Page extract:

Content starts

I'd always assumed "jamaa" (the invariable adjective) and "jamnaa" (to solidify) were related. Do they truly come from different origins?


----------



## Happu

One interesting word in this context is मुद्दआ (alternative, simplified spelling मुद्दा).

The somewhat unusual spelling is owed to its Arabic pronunciation _mudda'a._ Yet I usually see it in its simplified form, such as इन मुद्दों पर etc. But the version मुद्दाओं also crops up. To me it looks a bit dubious.

If मुद्दाओं exists, what would its singular oblique be? Logically it should be मुद्दए, but I have never seen it. Maybe मुद्दआ only *really* exists in nominative singular and the variant मुद्दा serves as a way out of the dilemma?

What do the native speakers say?


----------



## Happu

Pokeflute said:


> I'd always assumed "jamaa" (the invariable adjective) and "jamnaa" (to solidify) were related. Do they truly come from different origins?



At first sight it appears there would be no connection, as जमना (jamnaa) is from Sanskrit. But considering जमा (jamaa) is also Persian, there could be a connection. We know about the relation between Vedic Sanskrit and Old Persian (Avestan).


----------



## MonsieurGonzalito

jamaa جمع is Arabic actually, borrowed by Persian


----------



## aevynn

Pokeflute said:


> I'd always assumed "jamaa" (the invariable adjective) and "jamnaa" (to solidify) were related. Do they truly come from different origins?


They do seem somewhat semantically similar!

Short answer: Probably they have different origins (former from Arabic _jam3_, latter from Sanskrit _yam_), but I don't know for sure.

Long answer: Trawling through some dictionaries, here's what I see:

(1) Platts lists roughly two circles of meanings for _jamnaa_: one circle around "solidify" and another around "germinate." It attributes them both to Sanskrit _janma_.


			
				Platts said:
			
		

> H جمنا जमना _jamnā_ [_jam˚_ = Prk. जम्म(इ) or जम्मे(इ), fr. S. जन्म;+_nā_ = Prk. अणअं = S. अनीयं], v.n. To germinate; ... to become set; to become firm or fixed; ...



(2) Urdu Lughat also combines all of the meanings in one entry, attributing them to Sanskrit _janma_.


			
				اردو لغت said:
			
		

> [ س : جنم + انی ین जनम + आनाेयं ]



(3) Turner's entry for janma does include Hindi _jamnaa_, with the clarification that it means "germinate."


			
				Turner said:
			
		

> jánman n. ʻ birth, creature ʼ RV. [→ Wkh. zamån, Psht. zāˊmən, &c. EVP 104. -- √jan]
> ... H. jāmnā ʻ to germinate, sprout ʼ ...

Content ends

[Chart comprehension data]
Content starts

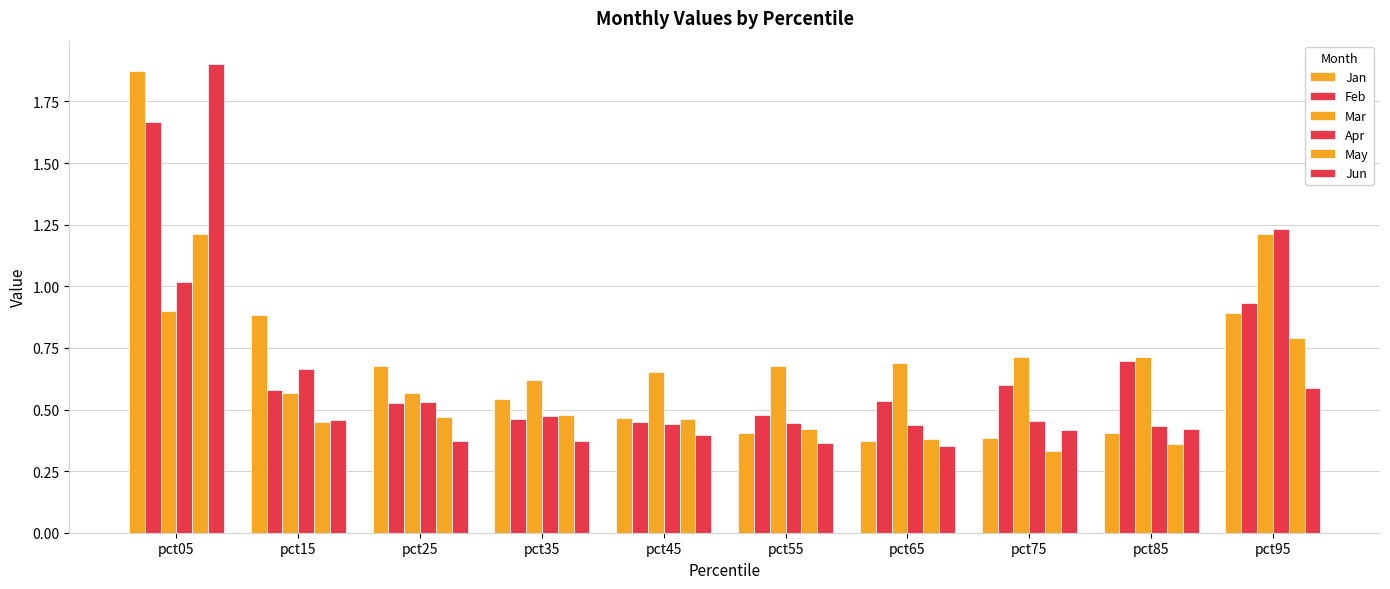

Are the bars horizontal?

No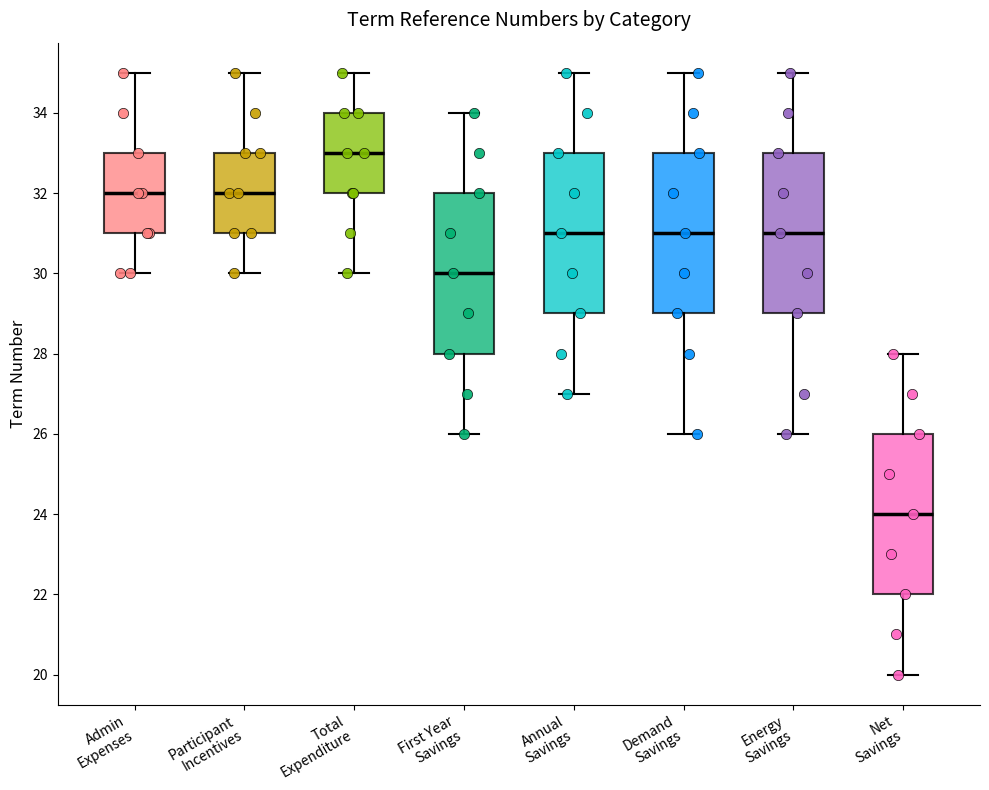

Reading left to right, read every box against the y-axis: the position of its median line, the range the box covers, and the ends of its whiskers. The values are not printed on the chart, so give them approximately, as read against the axis.

Admin Expenses: median 32, box 31 to 33, whiskers 30 to 35
Participant Incentives: median 32, box 31 to 33, whiskers 30 to 35
Total Expenditure: median 33, box 32 to 34, whiskers 30 to 35
First Year Savings: median 30, box 28 to 32, whiskers 26 to 34
Annual Savings: median 31, box 29 to 33, whiskers 27 to 35
Demand Savings: median 31, box 29 to 33, whiskers 26 to 35
Energy Savings: median 31, box 29 to 33, whiskers 26 to 35
Net Savings: median 24, box 22 to 26, whiskers 20 to 28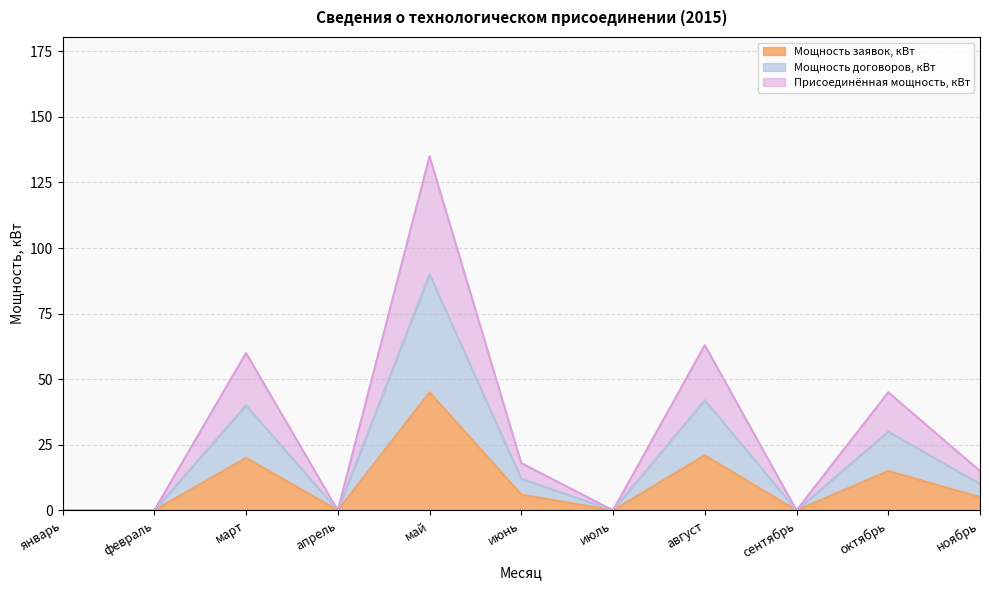

Rank the series at сентябрь from lowest to highest value.

Мощность заявок, кВт, Мощность договоров, кВт, Присоединённая мощность, кВт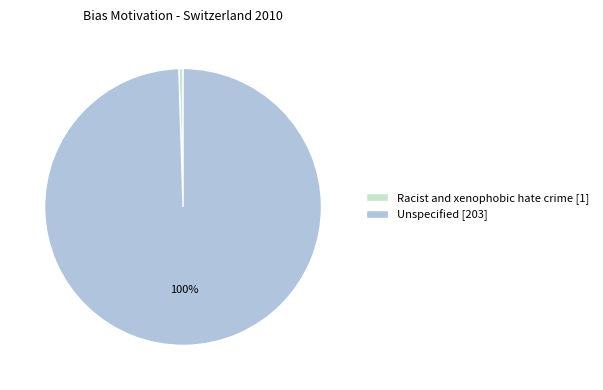

Rank the categories by value from lowest to highest.

Racist and xenophobic hate crime, Unspecified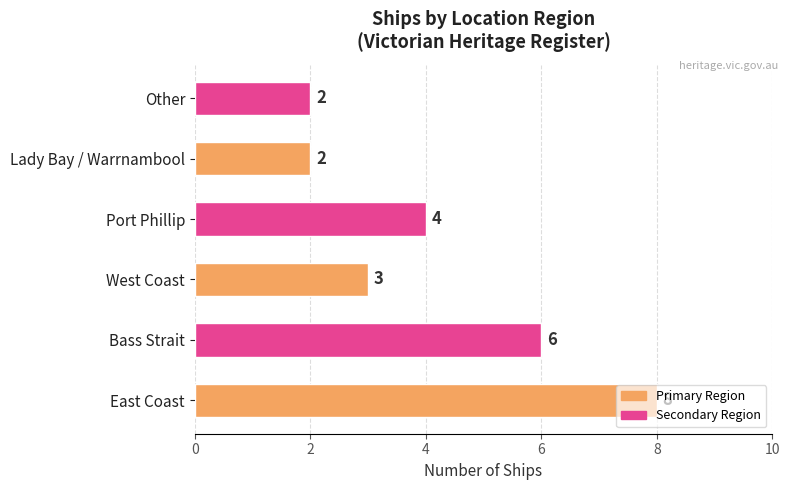

Read the value at West Coast.

3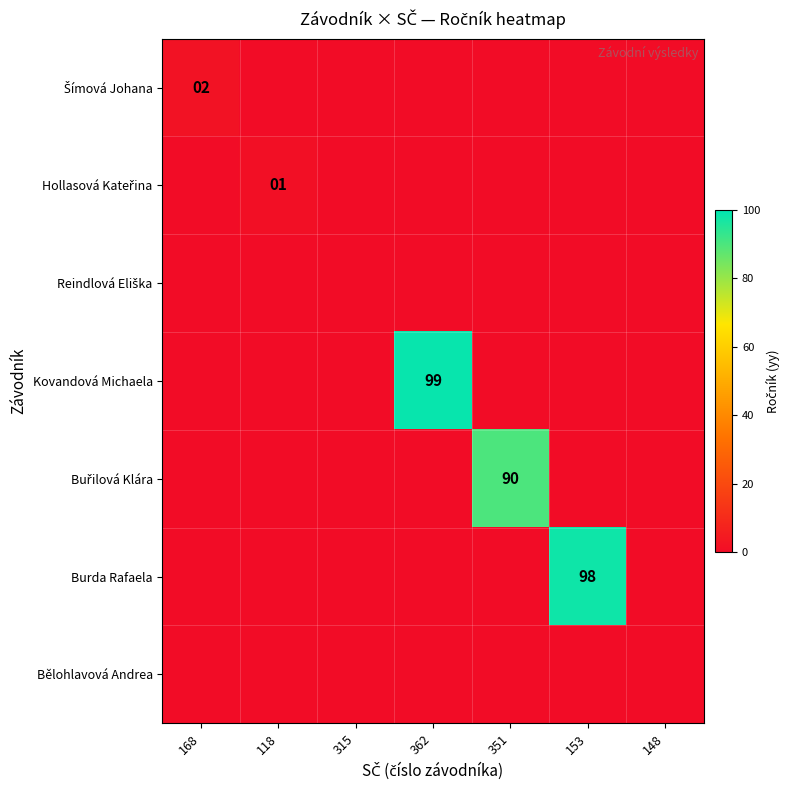

At how many categories does at least one series exceed 24?

3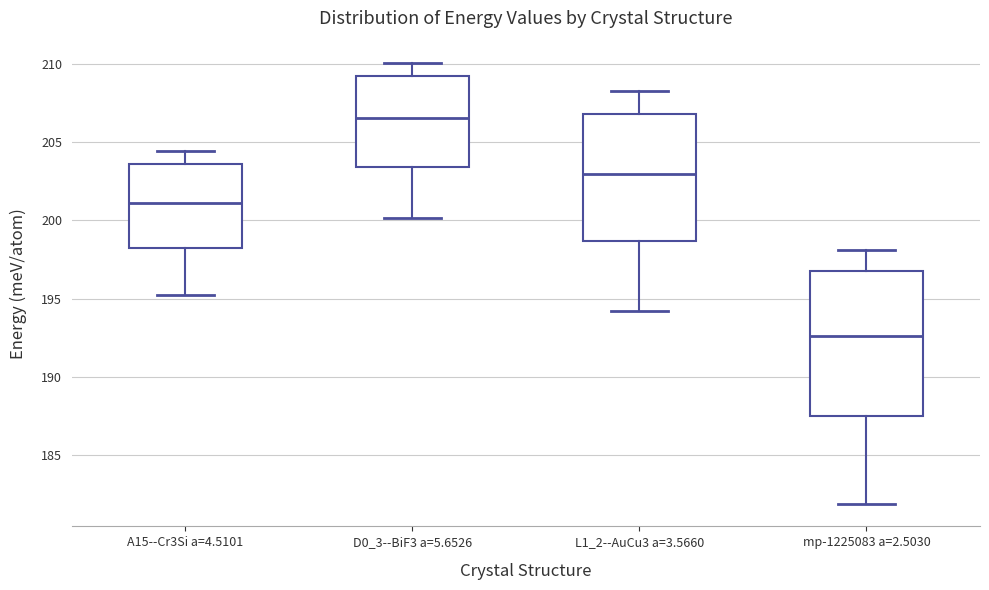

Which box has the highest median line?

D0_3--BiF3 a=5.6526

Content ends

Exercises to complete:
1: Answer these questions about the forum thread:
(a) According to MonsieurGonzalito, what language does jamaa actually come from?
(b) What simplified spelling of मुद्दआ does Happu give?
(c) What meaning does Turner's entry give for Hindi jamnaa?
2: Set down, word for word, the part of the forum thread that opens with the words containing "(1) Platts lists" and closes with "them to Sanskrit _janma_.".
These data come from a separate source.

Task solutions:
1:
(a) Arabic, borrowed by Persian
(b) मुद्दा
(c) Germinate

2:
(1) Platts lists roughly two circles of meanings for _jamnaa_: one circle around "solidify" and another around "germinate." It attributes them both to Sanskrit _janma_.


			
				Platts said:
			
		

> H جمنا जमना _jamnā_ [_jam˚_ = Prk. जम्म(इ) or जम्मे(इ), fr. S. जन्म;+_nā_ = Prk. अणअं = S. अनीयं], v.n. To germinate; ... to become set; to become firm or fixed; ...



(2) Urdu Lughat also combines all of the meanings in one entry, attributing them to Sanskrit _janma_.